When I was in college in New Hampshire, my dear friend Ema and I decided one summer that since we were both planning trips home, Ema to Tanzania and I to Ghana, it would be wonderful to visit each other's country. We decided to travel together from the U.S. first to Tanzania, from Tanzania to Ghana, and then from Ghana back to the U.S in time for the next academic year. Our excitement lasted until we spoke to a travel agent and found out how much it would cost to make the trip - much more than we could afford as college students. And sadly, the most expensive part of the trip would be the journey between Tanzania and Ghana. In fact, it would have been more affordable to make two separate trips: from the U.S. to Tanzania and back, and then from the U.S. to Ghana and back. It was sad and ironic that it was easier to travel to another continent than to travel within Africa. With disappointment, we put our idea on hold and instead individually visited our respective home countries. However, we have both held on to the dream of being able one day to travel the length and breadth of the continent, experiencing and learning first hand the similarities and differences between east and west, north and south.

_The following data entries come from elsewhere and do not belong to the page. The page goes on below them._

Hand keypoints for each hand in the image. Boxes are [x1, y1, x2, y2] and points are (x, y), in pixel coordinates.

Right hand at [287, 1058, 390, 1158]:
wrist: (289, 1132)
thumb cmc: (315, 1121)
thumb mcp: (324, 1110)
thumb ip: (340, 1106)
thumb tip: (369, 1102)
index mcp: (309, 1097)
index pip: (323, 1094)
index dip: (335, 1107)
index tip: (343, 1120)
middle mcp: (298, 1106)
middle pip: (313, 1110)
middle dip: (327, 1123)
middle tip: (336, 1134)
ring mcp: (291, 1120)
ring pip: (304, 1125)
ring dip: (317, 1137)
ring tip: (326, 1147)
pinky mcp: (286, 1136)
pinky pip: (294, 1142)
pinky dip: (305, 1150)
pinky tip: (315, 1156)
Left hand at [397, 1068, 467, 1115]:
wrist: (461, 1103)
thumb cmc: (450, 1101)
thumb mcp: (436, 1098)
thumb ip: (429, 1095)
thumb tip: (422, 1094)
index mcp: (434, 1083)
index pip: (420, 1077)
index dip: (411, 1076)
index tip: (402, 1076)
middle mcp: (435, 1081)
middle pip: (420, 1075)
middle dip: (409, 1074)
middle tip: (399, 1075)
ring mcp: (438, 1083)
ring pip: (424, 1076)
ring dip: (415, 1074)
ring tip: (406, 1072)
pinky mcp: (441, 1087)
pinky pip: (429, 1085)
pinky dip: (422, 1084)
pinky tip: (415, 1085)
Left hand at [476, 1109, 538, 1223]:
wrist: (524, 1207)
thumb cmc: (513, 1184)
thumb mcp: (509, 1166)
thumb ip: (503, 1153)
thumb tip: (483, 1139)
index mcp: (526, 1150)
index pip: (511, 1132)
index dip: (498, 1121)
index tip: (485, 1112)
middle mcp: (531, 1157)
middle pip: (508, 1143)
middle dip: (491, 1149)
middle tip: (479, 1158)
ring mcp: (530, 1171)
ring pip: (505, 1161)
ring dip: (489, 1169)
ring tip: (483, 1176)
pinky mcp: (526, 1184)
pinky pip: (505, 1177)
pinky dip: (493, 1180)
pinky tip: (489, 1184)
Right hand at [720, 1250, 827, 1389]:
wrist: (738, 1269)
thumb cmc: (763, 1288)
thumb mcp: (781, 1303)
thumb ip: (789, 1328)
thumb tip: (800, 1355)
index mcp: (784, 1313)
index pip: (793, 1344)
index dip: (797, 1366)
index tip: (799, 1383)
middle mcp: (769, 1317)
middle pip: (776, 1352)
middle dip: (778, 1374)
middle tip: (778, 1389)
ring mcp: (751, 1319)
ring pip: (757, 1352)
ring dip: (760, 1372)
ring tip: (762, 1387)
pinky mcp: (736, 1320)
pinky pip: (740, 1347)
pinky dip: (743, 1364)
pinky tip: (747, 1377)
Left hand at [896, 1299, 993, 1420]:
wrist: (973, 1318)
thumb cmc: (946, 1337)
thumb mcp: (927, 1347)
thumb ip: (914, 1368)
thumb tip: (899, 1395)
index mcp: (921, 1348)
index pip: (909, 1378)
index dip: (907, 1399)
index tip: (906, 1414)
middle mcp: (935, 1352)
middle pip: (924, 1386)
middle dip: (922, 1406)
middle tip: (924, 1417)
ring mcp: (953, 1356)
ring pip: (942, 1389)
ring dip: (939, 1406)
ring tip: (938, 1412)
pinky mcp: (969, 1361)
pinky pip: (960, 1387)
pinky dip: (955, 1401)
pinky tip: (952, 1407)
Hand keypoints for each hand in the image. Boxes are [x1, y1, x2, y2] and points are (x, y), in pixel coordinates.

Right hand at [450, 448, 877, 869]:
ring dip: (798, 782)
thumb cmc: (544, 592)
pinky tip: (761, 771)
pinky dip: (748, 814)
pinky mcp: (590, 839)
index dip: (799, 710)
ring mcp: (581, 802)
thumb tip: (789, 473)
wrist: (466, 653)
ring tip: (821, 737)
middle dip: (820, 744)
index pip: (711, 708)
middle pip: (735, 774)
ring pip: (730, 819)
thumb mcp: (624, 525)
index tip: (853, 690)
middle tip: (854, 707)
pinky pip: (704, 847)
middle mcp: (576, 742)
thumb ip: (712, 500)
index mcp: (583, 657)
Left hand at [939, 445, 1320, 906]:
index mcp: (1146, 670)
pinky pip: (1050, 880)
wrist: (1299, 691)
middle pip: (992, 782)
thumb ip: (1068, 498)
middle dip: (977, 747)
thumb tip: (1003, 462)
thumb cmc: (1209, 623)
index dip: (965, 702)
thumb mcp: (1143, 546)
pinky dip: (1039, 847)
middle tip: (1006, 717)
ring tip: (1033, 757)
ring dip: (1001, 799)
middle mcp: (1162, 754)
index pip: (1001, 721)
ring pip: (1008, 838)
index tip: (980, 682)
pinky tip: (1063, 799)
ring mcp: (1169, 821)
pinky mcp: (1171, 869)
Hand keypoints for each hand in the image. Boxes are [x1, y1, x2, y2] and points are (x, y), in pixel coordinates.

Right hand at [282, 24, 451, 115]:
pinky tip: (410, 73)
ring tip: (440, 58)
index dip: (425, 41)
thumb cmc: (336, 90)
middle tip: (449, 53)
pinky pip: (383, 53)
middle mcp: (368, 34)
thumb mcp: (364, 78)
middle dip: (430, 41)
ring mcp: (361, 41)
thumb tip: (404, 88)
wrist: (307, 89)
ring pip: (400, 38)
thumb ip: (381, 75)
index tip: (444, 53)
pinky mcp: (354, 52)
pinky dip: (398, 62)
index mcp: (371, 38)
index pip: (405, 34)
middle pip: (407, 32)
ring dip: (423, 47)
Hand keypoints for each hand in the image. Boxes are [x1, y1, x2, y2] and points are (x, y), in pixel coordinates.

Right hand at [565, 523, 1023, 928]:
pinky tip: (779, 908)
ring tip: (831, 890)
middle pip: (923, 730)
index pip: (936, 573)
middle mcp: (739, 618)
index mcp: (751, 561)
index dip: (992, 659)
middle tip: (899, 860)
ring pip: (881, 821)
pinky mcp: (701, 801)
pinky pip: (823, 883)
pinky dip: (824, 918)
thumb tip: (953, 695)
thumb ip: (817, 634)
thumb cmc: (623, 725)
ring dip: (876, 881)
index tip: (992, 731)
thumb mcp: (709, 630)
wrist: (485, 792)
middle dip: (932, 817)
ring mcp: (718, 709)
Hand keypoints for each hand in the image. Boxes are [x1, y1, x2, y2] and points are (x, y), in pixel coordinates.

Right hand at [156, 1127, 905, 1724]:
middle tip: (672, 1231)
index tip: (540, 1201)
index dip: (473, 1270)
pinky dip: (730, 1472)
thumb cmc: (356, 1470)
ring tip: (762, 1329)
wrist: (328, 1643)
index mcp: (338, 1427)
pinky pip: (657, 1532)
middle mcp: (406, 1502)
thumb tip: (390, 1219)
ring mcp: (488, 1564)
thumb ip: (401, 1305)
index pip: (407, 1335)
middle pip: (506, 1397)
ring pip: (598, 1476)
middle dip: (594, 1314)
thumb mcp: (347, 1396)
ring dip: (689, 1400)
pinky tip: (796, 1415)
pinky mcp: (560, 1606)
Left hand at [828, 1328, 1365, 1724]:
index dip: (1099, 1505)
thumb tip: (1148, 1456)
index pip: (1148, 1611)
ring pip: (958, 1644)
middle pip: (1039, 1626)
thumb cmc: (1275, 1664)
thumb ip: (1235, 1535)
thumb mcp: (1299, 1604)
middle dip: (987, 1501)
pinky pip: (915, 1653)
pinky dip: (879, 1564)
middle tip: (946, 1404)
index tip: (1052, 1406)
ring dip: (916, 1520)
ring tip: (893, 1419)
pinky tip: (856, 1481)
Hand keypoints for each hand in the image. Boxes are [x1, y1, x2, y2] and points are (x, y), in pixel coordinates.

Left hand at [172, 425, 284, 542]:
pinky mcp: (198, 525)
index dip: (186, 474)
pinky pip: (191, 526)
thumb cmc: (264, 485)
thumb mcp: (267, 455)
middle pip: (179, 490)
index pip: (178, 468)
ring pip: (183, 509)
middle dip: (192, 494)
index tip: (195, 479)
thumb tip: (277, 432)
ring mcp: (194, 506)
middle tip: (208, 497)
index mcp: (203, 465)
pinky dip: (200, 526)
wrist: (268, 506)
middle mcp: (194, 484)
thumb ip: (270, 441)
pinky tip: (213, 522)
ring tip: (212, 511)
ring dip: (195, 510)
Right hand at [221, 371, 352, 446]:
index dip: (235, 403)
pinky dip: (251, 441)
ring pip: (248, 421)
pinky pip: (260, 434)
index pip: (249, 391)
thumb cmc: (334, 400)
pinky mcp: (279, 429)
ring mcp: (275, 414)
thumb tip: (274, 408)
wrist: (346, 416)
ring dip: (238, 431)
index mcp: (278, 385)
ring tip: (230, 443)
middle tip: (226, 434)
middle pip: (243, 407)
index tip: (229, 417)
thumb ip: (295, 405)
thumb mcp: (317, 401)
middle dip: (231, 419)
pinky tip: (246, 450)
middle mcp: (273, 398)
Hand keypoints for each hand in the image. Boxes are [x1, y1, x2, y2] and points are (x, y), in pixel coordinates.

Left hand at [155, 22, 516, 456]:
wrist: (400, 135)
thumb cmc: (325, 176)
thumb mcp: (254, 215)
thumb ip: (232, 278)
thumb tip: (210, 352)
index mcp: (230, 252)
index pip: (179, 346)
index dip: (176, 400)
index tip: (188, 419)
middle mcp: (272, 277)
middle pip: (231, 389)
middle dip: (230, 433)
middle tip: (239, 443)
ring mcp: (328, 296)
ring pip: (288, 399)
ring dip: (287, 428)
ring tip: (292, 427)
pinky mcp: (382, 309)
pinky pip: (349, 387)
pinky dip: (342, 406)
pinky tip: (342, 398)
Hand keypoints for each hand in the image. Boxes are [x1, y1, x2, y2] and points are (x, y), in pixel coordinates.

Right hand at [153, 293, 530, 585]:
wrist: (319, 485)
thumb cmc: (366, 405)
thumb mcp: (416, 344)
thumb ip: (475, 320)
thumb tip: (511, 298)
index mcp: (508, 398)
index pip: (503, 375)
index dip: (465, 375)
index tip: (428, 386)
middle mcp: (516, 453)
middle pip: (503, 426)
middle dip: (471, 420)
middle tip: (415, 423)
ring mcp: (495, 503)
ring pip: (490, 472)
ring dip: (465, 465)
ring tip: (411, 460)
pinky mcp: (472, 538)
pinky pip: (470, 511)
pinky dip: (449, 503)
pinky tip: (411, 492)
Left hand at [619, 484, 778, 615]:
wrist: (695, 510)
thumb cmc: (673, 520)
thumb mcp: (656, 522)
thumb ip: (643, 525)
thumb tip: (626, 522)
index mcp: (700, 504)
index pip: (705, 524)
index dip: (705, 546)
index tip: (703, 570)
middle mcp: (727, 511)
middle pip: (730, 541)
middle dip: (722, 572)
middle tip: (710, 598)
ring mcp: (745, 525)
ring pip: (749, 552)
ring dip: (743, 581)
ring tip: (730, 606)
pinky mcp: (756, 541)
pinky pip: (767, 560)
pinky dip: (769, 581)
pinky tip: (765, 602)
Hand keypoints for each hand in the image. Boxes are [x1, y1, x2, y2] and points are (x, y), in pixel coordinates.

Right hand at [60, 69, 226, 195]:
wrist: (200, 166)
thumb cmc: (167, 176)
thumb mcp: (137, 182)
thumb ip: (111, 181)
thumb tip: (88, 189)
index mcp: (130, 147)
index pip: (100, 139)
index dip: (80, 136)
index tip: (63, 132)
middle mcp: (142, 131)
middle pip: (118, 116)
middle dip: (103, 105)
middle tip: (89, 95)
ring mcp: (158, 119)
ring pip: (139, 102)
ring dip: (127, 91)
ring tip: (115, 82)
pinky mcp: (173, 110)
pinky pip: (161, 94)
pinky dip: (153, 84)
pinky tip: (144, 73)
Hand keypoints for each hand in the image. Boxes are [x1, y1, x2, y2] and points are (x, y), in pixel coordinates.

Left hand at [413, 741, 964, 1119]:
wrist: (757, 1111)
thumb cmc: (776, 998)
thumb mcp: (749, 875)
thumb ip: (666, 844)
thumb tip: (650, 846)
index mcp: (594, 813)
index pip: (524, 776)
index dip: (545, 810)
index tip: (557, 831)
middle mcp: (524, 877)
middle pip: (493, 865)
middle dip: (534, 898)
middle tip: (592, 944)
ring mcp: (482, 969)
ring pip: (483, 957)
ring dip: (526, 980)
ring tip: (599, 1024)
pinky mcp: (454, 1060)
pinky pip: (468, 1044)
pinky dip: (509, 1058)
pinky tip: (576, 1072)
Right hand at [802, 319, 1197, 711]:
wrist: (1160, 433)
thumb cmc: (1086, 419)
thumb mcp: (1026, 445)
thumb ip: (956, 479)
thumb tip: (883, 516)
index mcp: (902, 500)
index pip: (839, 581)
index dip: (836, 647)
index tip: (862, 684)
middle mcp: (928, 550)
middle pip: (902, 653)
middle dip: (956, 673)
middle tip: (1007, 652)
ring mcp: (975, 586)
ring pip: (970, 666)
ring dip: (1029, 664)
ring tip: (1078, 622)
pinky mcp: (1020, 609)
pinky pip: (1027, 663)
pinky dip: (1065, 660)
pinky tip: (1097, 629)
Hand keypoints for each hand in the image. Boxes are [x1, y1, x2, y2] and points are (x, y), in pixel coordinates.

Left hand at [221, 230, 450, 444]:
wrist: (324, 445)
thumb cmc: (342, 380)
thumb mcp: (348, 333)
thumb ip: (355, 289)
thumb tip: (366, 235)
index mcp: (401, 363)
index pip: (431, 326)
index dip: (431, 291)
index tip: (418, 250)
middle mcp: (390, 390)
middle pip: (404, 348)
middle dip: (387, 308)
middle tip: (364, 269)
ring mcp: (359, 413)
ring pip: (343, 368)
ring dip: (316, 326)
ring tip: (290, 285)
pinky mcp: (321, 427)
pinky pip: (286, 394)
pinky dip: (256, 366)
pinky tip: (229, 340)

Fast forward seven or eight years to today. Around midday on Sunday, I looked out of the window on my Ethiopian Airlines flight from Accra through Addis-Ababa to Kilimanjaro, and saw lush green plains dotted with trees. Mount Kilimanjaro was not visible through the cloud cover, but the view was still breathtakingly beautiful. We landed in quiet Kilimanjaro airport and moved quickly through immigration. For the first time, I was in East Africa, in Tanzania, and the purpose was to attend the TEDGlobal conference as a TED Fellow. On my travel, I had already met several other people attending the conference, speakers and fellows from Ghana, Nigeria, Ethiopia.

The van that met us at the airport drove for forty or so minutes through the Tanzanian countryside. It is the rainy season, the weather is cool and damp, and everything is green. The conference site, the Ngurdoto Mountain Lodge, is set in a quiet spot, surrounded by nature. There are attendees from forty countries at TED’s first conference in Africa.

On Monday morning, I went on one of the NGO tours that had been organized. My group accompanied representatives of the Kilimanjaro Center for Community Ophthalmology (KCCO) to a district hospital to observe and learn about their community eye-care projects serving the Kilimanjaro region. The project involves diagnostic services and cataract surgery.